Über neunzig Minuten war das Heimteam das aktivere Team. Genau so ordnete es auch Klaus Doppler ein: "Gföhl war über neunzig Minuten die spielbestimmende Mannschaft und hat in dieser Höhe verdient mit 3:0 gewonnen." Dobersberg steckte viel Kraft in die Arbeit gegen den Ball. "Wir waren die ganze Spielzeit mit sehr viel Defensivarbeit beschäftigt. In der ersten Halbzeit haben wir das noch gut umgesetzt", erklärte der Trainer. Der Druck der Gastgeber blieb aber konstant – und er zahlte sich aus. In Minute 33 brachte Michael Dietl die Admira in Front, zur Pause stand es 1:0. Daran änderte sich bis zum Halbzeitpfiff nichts, auch weil Dobersberg in dieser Phase vor allem kompakt stand und wenig nach vorne riskierte.
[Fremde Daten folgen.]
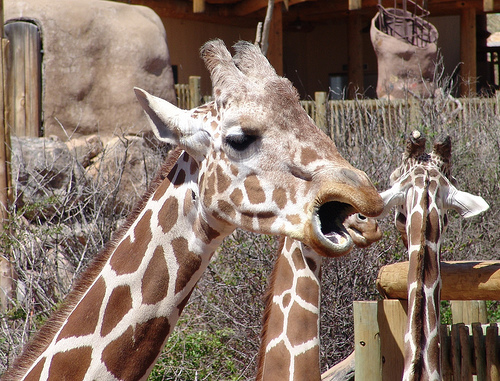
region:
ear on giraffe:
[140, 95, 195, 156]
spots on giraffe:
[118, 234, 182, 294]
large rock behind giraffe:
[46, 7, 158, 74]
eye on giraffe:
[217, 127, 258, 159]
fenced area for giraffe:
[347, 102, 405, 134]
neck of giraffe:
[263, 252, 316, 374]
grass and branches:
[178, 330, 246, 379]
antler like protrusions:
[199, 41, 269, 82]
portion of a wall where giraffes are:
[293, 40, 343, 70]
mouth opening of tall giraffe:
[314, 182, 364, 251]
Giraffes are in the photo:
[40, 32, 457, 373]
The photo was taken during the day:
[0, 35, 470, 376]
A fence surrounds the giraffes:
[52, 80, 493, 260]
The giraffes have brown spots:
[42, 88, 467, 378]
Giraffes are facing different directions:
[53, 31, 465, 378]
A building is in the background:
[130, 6, 477, 292]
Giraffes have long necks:
[65, 35, 480, 375]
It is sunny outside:
[32, 16, 463, 338]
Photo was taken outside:
[3, 42, 433, 368]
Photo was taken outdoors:
[45, 36, 467, 378]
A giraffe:
[111, 34, 395, 301]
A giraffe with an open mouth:
[109, 39, 389, 276]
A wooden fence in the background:
[307, 81, 425, 145]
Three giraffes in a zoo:
[64, 15, 478, 344]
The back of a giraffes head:
[381, 125, 469, 296]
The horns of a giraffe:
[186, 31, 281, 88]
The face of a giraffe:
[227, 92, 374, 266]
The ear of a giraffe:
[112, 86, 213, 169]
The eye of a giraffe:
[214, 121, 272, 161]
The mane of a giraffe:
[257, 238, 277, 379]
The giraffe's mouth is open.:
[266, 160, 388, 259]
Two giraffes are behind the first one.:
[237, 120, 488, 379]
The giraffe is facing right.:
[131, 37, 388, 262]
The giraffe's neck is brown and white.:
[0, 169, 226, 379]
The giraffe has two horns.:
[191, 28, 286, 100]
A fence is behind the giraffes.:
[340, 255, 498, 377]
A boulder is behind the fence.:
[0, 2, 189, 145]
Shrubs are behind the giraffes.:
[137, 303, 244, 379]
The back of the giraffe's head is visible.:
[357, 119, 490, 249]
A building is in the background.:
[162, 1, 497, 118]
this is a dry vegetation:
[18, 131, 88, 251]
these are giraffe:
[94, 100, 459, 348]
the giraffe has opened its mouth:
[119, 35, 391, 265]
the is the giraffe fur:
[81, 207, 170, 332]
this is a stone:
[0, 0, 180, 132]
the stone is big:
[9, 0, 179, 93]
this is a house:
[174, 0, 498, 56]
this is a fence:
[349, 263, 499, 376]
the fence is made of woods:
[341, 259, 498, 376]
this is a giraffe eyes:
[206, 117, 273, 172]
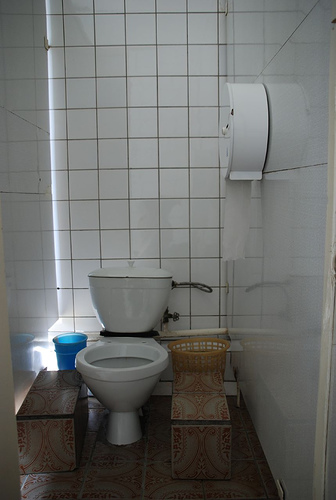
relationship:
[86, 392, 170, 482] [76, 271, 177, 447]
tile under toilet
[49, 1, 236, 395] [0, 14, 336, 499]
tile on wall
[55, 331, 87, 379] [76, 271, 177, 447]
bucket next to toilet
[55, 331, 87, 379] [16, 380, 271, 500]
bucket on floor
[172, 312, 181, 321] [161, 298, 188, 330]
knob on pipe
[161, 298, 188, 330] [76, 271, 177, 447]
pipe going to toilet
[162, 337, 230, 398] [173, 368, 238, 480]
basket on shelf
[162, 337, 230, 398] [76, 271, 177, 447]
basket next to toilet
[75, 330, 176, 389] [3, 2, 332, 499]
toilet seat in bathroom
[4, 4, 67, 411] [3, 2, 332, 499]
wall in bathroom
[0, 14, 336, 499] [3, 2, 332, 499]
wall in bathroom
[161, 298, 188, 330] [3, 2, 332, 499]
pipe in bathroom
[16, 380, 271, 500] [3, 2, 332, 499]
floor in bathroom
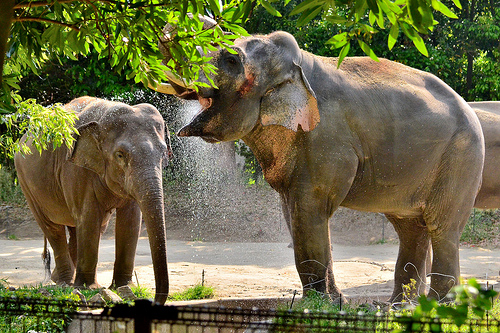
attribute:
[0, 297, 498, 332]
gate — wired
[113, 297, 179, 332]
pole — black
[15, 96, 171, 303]
elephant — young, walked, dirty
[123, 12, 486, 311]
elephant — spraying, big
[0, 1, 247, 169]
trees — green, brown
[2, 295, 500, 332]
fence — metal, black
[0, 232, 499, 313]
floor — dirt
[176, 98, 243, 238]
water — spraying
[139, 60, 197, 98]
tusk — ivory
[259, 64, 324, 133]
ear — split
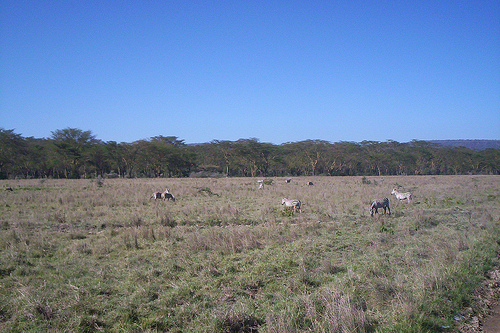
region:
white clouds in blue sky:
[24, 15, 64, 55]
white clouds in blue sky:
[347, 30, 397, 75]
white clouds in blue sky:
[256, 37, 304, 94]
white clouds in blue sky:
[166, 52, 230, 90]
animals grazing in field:
[243, 178, 424, 227]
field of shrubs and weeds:
[2, 178, 498, 332]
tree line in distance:
[2, 128, 499, 177]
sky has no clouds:
[2, 1, 499, 138]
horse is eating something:
[370, 198, 390, 215]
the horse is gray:
[367, 199, 391, 215]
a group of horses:
[152, 178, 410, 216]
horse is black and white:
[152, 191, 174, 203]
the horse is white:
[389, 186, 412, 201]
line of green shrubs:
[412, 219, 497, 330]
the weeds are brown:
[266, 288, 368, 332]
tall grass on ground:
[136, 285, 176, 329]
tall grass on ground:
[195, 283, 240, 310]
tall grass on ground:
[210, 208, 249, 264]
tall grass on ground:
[170, 213, 202, 258]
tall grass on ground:
[119, 221, 179, 272]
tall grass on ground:
[78, 221, 114, 249]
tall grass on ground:
[55, 220, 87, 265]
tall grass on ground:
[404, 248, 445, 288]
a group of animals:
[129, 172, 419, 224]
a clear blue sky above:
[4, 0, 496, 118]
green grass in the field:
[135, 235, 245, 300]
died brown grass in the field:
[190, 220, 266, 260]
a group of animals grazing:
[115, 170, 430, 245]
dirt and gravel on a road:
[450, 270, 495, 327]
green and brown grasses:
[116, 220, 347, 296]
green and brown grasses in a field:
[2, 213, 499, 332]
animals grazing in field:
[140, 178, 197, 215]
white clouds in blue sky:
[382, 86, 405, 106]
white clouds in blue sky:
[221, 30, 273, 74]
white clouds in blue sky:
[151, 13, 217, 66]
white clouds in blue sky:
[191, 95, 233, 124]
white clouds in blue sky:
[118, 24, 159, 66]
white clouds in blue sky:
[69, 33, 124, 62]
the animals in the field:
[154, 162, 414, 232]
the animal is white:
[390, 187, 420, 208]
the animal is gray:
[360, 190, 395, 224]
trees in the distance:
[85, 135, 446, 177]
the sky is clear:
[9, 15, 489, 135]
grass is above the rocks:
[430, 269, 494, 327]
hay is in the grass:
[290, 244, 435, 326]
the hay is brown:
[170, 226, 328, 265]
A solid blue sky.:
[0, 1, 499, 140]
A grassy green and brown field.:
[1, 176, 496, 330]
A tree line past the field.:
[1, 127, 499, 177]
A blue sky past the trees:
[1, 0, 498, 138]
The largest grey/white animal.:
[390, 187, 413, 204]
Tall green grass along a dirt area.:
[389, 227, 498, 332]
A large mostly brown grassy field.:
[1, 174, 498, 332]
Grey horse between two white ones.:
[366, 198, 390, 215]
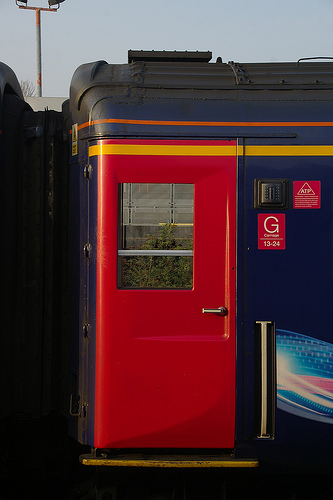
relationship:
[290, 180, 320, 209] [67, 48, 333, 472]
label attached to train car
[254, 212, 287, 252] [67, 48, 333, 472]
label attached to train car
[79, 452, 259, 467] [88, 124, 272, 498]
step underneath door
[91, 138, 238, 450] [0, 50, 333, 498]
door belongs to train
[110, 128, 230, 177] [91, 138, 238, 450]
yellow stripe painted on door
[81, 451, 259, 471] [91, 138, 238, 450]
platform underneath door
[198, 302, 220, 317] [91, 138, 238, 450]
handle attached to door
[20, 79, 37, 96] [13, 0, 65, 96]
bare trees standing behind light pole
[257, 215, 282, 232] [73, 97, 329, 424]
big g painted on side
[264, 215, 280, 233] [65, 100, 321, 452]
big g painted on side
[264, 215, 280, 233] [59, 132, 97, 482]
big g painted on side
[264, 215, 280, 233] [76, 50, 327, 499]
big g painted on side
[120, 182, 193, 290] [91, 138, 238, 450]
window on a door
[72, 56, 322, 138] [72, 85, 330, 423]
roof of a train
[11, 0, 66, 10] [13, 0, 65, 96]
flood lights on a light pole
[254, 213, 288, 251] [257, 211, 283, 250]
sign with letters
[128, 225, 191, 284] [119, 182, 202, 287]
tree reflection in window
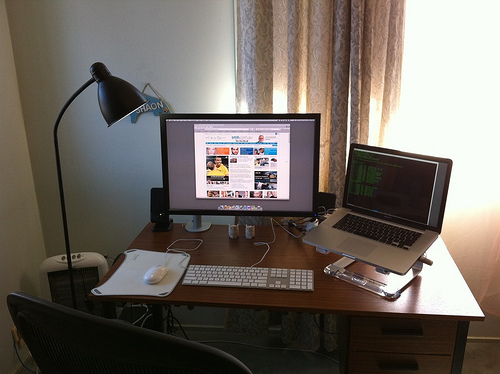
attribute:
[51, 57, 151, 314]
lamp — black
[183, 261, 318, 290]
keyboard — very thin, modern-style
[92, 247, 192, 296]
mouse pad — large, white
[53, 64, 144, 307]
lamp — black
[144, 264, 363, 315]
keyboard — white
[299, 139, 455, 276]
laptop — on, open, black, silver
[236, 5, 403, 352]
curtain — long, neutral-colored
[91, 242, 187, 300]
mousepad — white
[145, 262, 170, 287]
mouse — white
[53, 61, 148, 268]
lamp — black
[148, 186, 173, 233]
speaker — black, small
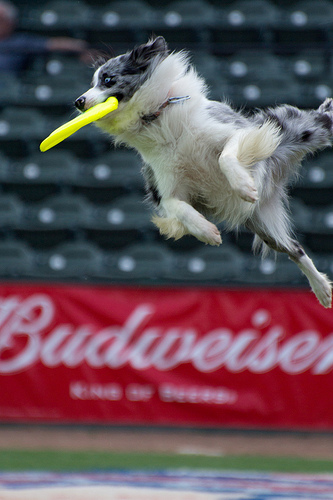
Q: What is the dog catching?
A: A frisbee.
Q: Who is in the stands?
A: A solitary person watching the exhibition.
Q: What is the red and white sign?
A: A budweiser advertisement banner.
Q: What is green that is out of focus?
A: A patch of grass.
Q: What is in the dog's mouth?
A: A yellow frisbee.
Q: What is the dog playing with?
A: A frisbee.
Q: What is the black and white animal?
A: A dog.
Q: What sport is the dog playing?
A: Frisbee.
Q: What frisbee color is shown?
A: Yellow.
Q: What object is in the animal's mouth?
A: Frisbee.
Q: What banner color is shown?
A: Red and white.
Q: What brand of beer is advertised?
A: Budweiser.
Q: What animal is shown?
A: A dog.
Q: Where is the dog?
A: In the air.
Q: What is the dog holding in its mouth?
A: Frisbee.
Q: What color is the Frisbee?
A: Yellow.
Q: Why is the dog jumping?
A: To catch the Frisbee.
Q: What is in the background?
A: Arena Seats.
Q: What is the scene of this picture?
A: In an arena.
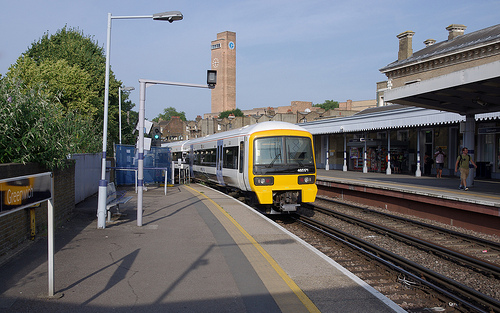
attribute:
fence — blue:
[130, 142, 171, 197]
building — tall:
[206, 28, 244, 110]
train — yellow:
[160, 118, 322, 220]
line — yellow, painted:
[182, 183, 319, 311]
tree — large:
[31, 31, 98, 142]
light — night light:
[149, 126, 161, 148]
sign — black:
[3, 170, 54, 212]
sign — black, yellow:
[3, 157, 55, 227]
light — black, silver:
[254, 174, 275, 186]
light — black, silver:
[296, 173, 315, 184]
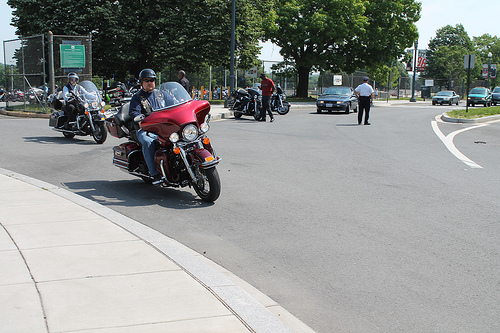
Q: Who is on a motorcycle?
A: A man.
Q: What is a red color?
A: Motorcycle.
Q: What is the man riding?
A: Bike.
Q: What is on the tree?
A: Leaves.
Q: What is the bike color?
A: Red.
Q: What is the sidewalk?
A: Paved.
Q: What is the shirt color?
A: Black.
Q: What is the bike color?
A: Red.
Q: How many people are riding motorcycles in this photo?
A: Two.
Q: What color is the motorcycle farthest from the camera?
A: Black.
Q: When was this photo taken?
A: Outside, during the daytime.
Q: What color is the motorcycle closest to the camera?
A: Red.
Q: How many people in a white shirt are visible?
A: One.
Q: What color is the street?
A: Gray.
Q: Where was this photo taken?
A: On a road, near traffic.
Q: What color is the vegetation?
A: Green.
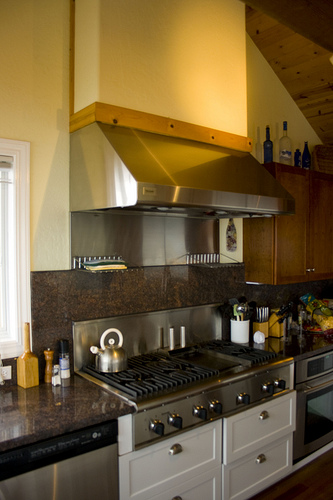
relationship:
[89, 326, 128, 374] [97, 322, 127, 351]
kettle has handle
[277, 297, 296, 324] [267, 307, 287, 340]
knieves are on nlock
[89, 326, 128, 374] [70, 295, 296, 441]
kettle on cooktop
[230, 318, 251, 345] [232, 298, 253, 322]
bucket containing utensils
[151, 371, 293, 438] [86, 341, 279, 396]
control knobs for stove top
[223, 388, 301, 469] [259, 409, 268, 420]
drawer with handle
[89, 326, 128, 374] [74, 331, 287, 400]
kettle on stove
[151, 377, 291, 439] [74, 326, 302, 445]
control knobs on stove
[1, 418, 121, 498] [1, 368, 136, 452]
dishwasher under countertop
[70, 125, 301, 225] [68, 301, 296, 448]
fan over stove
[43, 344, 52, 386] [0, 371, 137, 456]
grinder on counter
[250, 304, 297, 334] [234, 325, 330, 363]
knife block on counter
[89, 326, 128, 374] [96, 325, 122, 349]
kettle with handle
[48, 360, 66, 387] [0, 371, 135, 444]
salt shaker on counter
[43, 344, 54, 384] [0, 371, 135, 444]
grinder on counter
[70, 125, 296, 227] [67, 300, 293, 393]
fan over stove top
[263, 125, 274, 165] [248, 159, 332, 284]
bottle on top of cabinet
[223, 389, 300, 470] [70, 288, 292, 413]
drawers under stove top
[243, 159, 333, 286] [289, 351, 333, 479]
cabinet above oven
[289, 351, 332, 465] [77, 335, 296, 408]
oven to right of stove top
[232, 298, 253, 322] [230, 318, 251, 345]
utensils in bucket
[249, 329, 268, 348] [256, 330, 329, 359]
timer on counter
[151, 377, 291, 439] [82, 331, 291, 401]
control knobs for stove top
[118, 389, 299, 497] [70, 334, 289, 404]
drawers under stove top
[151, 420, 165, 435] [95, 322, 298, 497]
knob on stove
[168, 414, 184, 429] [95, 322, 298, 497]
knob on stove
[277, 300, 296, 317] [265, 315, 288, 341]
knieves in holder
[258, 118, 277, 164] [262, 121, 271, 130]
bottle has cork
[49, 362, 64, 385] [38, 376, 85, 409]
salt on counter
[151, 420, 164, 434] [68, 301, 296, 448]
knob on stove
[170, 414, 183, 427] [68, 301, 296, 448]
knob on stove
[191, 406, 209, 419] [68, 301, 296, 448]
knob on stove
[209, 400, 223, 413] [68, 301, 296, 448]
knob on stove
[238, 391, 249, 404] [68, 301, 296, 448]
knob on stove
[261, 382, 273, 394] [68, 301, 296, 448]
knob on stove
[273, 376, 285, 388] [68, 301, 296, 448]
knob on stove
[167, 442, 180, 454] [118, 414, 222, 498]
handle on drawer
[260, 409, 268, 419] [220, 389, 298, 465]
handle on drawer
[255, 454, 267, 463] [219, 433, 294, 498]
handle on drawer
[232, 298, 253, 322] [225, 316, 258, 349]
utensils are inside bucket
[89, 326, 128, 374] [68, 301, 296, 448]
kettle on stove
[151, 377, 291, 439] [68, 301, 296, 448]
control knobs are on stove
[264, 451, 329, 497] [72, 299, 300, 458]
ground in front of stove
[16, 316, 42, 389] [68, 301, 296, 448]
object next to stove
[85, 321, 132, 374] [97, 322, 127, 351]
kettle has handle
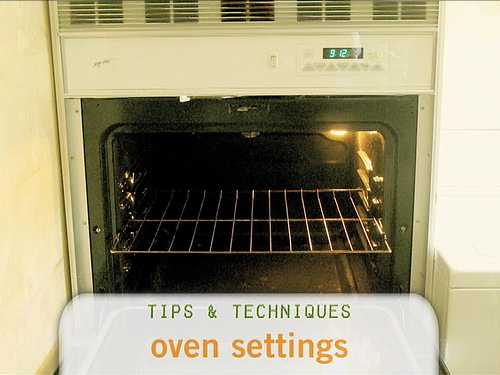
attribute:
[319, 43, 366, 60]
clock — digital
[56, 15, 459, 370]
oven — Open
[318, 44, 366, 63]
display — digital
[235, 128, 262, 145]
light — on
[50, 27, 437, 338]
oven — white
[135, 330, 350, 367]
lettering — Orange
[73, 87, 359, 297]
rack — Metal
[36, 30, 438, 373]
oven — digital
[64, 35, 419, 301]
oven — metal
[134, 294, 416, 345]
text — green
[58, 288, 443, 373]
background — white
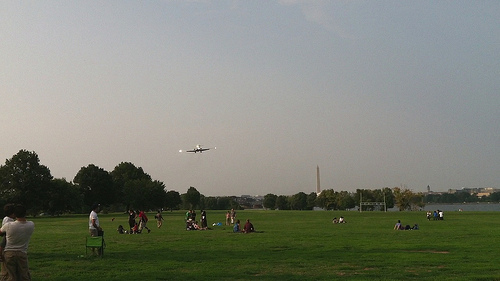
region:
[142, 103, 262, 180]
Plane in the air.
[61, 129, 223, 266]
Trees on the grass.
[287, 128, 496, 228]
Buildings in the background.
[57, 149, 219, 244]
Green trees.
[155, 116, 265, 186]
White plane in the sky.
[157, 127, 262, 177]
Wings on the plane.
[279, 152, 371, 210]
Tower in the background.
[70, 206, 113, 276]
Man with a green chair.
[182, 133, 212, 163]
white plane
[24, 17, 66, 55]
white clouds in blue sky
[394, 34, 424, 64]
white clouds in blue sky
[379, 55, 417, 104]
white clouds in blue sky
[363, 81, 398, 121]
white clouds in blue sky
Nach dem Seitenwechsel blieb Gföhl am Drücker und legte innerhalb weniger Minuten entscheidend nach. Michael Dietl erhöhte in Minute 57 auf 2:0, nur zwei Minuten später stellte Simon Stefanec mit dem 3:0 (59.) die Weichen endgültig auf Heimsieg. Doppler sah die Entstehung der Treffer klar: "Die Tore waren aus dem Spiel heraus, schöne Kombinationen, die wir leider nicht gut genug verteidigt haben." Er verwies zudem auf die Personalsituation: "Wir mussten diesmal sehr ersatzgeschwächt ins Spiel gehen." Einen einzelnen Knackpunkt wollte er dennoch nicht ausmachen: "Es gab keinen bestimmten Moment. Wir waren an diesem Tag klar unterlegen." Diskussionen über das Schiedsrichterteam gab es keine, Doppler meinte knapp: "Alles okay."
In der Analyse rückte der Dobersberger Coach die Offensive in den Mittelpunkt. "Vorne hatten wir zu wenig Durchschlagskraft und konnten kaum Chancen kreieren", sagte Doppler, der seiner Mannschaft aber den Einsatz nicht absprach: "Läuferisch und kämpferisch haben wir gut entsprochen." Die Zahlen des Tages passten dazu – drei Gföhler Treffer ohne Antwort, ein Doppelpack von Dietl und der Schlusspunkt durch Stefanec.
In der Endabrechnung schließt Gföhl die Saison als Zweiter mit 51 Punkten ab, Dobersberg als Fünfter mit 41 Zählern. Auch deshalb überwog beim Gäste-Trainer die Zufriedenheit: "Mit der Saison sind wir sehr zufrieden. Platz fünf am Ende ist eine Top-Platzierung. Gratulation an meine Spieler und an das gesamte Team."